§ **Текст для чтения**:
_ _ _
Сатирическое изображение власти и народа в повести М. Е. Салтыкова-Щедрина “История одного города”

Перед нами суровый старик, проницательно и строго всматривающийся в людей, в окружающую действительность; в его больших, несколько выпуклых глазах живет пламенная, непреклонная воля, страстная, требовательная мысль, проникающая далеко вперед, в будущее; открытый лоб прорезан между бровей резкой складкой, увеличивающей то впечатление мощной, сосредоточенной решительности и целеустремленности, которое вызывают эти замечательные, навсегда остающиеся в памяти черты.
Таков облик русского писателя Михаила Евграфовича Салтыкова-Щедрина,

сохраненный для нас воспоминаниями современников и лучшими из имеющиеся портретов и фотографий. Великий писатель почти всегда оставался серьезным, но слушатели хохотали неудержимо, несмотря на то, что сам он бывал этим недоволен.
Щедрин для предмета своего негодования находил необычайно смешные положения, тем самым разоблачая, унижая и выставляя на всенародное посмешище тех, против кого были направлены его сатира и юмор.
При этом сатира Щедрина всегда была идейно целеустремленной, он не знал смеха, который служит только для забавы и развлеченья. Так, например, в “Истории одного города” великий
сатирик изобразил градоначальника, у которого вместо головы – ящик, заключающий в себе небольшой органчик, автомат, который до поры до времени произносит: “Разорю!” и “Не потерплю!”. Других слов градоначальник не знает.
_ _ _
§ **Материал для задания**:
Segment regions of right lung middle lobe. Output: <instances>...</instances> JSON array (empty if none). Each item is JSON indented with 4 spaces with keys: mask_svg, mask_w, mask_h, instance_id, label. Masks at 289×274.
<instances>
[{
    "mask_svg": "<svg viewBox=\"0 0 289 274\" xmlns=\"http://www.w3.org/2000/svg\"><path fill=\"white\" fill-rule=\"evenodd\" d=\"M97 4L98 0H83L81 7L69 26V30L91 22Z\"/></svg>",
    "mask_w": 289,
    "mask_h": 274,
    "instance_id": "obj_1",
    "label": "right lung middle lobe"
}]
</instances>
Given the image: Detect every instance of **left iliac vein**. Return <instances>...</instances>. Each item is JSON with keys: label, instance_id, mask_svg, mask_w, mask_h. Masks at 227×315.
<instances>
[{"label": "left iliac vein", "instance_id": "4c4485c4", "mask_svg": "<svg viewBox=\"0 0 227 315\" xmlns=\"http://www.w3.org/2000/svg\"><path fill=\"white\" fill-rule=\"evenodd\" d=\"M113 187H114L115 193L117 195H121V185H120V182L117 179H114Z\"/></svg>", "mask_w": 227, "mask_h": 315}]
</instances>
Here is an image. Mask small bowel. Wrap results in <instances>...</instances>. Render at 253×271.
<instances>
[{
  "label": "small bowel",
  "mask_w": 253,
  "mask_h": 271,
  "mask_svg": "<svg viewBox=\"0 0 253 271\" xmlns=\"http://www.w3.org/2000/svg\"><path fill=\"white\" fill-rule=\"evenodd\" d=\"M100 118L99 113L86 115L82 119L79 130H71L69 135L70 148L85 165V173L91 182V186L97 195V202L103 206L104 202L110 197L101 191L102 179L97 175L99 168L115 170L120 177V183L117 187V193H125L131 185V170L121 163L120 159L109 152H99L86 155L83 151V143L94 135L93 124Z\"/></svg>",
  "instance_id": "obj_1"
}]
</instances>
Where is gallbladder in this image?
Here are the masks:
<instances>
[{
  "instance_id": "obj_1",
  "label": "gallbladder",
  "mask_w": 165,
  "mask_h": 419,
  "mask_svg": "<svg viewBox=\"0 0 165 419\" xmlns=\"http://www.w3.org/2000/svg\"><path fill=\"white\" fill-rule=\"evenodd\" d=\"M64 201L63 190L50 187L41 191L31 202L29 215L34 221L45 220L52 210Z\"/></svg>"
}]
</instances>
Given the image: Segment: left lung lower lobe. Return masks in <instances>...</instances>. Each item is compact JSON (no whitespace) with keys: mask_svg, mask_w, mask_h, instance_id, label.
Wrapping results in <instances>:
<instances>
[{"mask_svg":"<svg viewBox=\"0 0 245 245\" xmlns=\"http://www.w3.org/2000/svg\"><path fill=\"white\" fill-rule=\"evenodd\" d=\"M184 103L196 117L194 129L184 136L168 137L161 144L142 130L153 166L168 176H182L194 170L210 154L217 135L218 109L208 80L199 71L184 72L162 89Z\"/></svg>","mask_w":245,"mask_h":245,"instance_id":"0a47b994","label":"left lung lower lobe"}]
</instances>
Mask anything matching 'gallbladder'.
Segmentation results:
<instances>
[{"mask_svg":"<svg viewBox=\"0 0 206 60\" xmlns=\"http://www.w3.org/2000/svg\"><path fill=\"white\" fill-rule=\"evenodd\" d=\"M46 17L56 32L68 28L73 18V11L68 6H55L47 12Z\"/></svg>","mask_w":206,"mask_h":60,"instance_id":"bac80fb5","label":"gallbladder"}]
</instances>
_ _ _
§ **Постановка задачи 1**:
Перепишите из записей без изменений всё, начиная со строки, содержащей «Given the image: Segment: left», и до конца записей включительно.
§ **Постановка задачи 2**:
Продолжите текст о сатире Салтыкова-Щедрина в «Истории одного города», начиная сразу после его последнего предложения.

§ **Результат выполнения 1**:
Given the image: Segment: left lung lower lobe. Return masks in <instances>...</instances>. Each item is compact JSON (no whitespace) with keys: mask_svg, mask_w, mask_h, instance_id, label.
Wrapping results in <instances>:
<instances>
[{"mask_svg":"<svg viewBox=\"0 0 245 245\" xmlns=\"http://www.w3.org/2000/svg\"><path fill=\"white\" fill-rule=\"evenodd\" d=\"M184 103L196 117L194 129L184 136L168 137L161 144L142 130L153 166L168 176H182L194 170L210 154L217 135L218 109L208 80L199 71L184 72L162 89Z\"/></svg>","mask_w":245,"mask_h":245,"instance_id":"0a47b994","label":"left lung lower lobe"}]
</instances>
Mask anything matching 'gallbladder'.
Segmentation results:
<instances>
[{"mask_svg":"<svg viewBox=\"0 0 206 60\" xmlns=\"http://www.w3.org/2000/svg\"><path fill=\"white\" fill-rule=\"evenodd\" d=\"M46 17L56 32L68 28L73 18V11L68 6H55L47 12Z\"/></svg>","mask_w":206,"mask_h":60,"instance_id":"bac80fb5","label":"gallbladder"}]
</instances>

§ **Результат выполнения 2**:
Как ни смело в данном случае воображение Щедрина, как ни фантастичен на первый взгляд этот образ, на самом деле он верно отображает действительность. Конечно, Щедрин вовсе не собирался уверять читателя в том, что существует человек, у которого вместо головы на плечах помещается такого рода автомат.
Но образ градоначальника-“органчика” с художественно сатирической наглядностью и убедительностью указывал на то, что вся политика царской бюрократии сводилась к угнетению и ограблению народа. Царские чиновники противились всему, что могло бы повести к политическому, материальному и духовному прогрессу. “Не потерплю!” – заявляли они.
Формально в “Истории одного города” отображается период с 1731 по 1825 год. Фактически же речь идет не о каком-то одном конкретно-историческом периоде, а о характерных чертах самодержавного строя, о самих основах жизни общества при абсолютизме.
Мысль эта находит подтверждение, в частности, в том, что времена в книге нередко как бы пересекаются: в рассказах о событиях, отнесенных к ХУШ веку, вдруг вклиниваются факты из 60-х годов века ХГХ-го. Прием этот не только дает блестящий комический эффект, но и несет серьезную идейную нагрузку. Гротесковый принцип “совмещения” прошлого и настоящего наглядно выражает идею “неизменности” тех основ жизни, которые изображаются сатириком.
Подчеркивая, что “История одного города” – сатира не историческая, а современная, следует в то же время предостеречь против узкого толкования термина “современность”. Слова Щедрина о том, что он имеет в виду “лишь настоящее”, некоторые литературоведы склонны понимать чересчур уж буквально: они пытаются во что бы то ни стало отыскать в России 60-х годов XIX века конкретные фигуры, сценки, эпизоды, которые можно было бы “подставить” под те или иные образы и моменты повествования. Им кажется, что именно таким способом можно лучше всего доказать острую актуальность книги. Под их пером сатира Щедрина, заключающая в себе широчайшее обобщение, превращается в серию зашифрованных очерков на текущую злобу дня.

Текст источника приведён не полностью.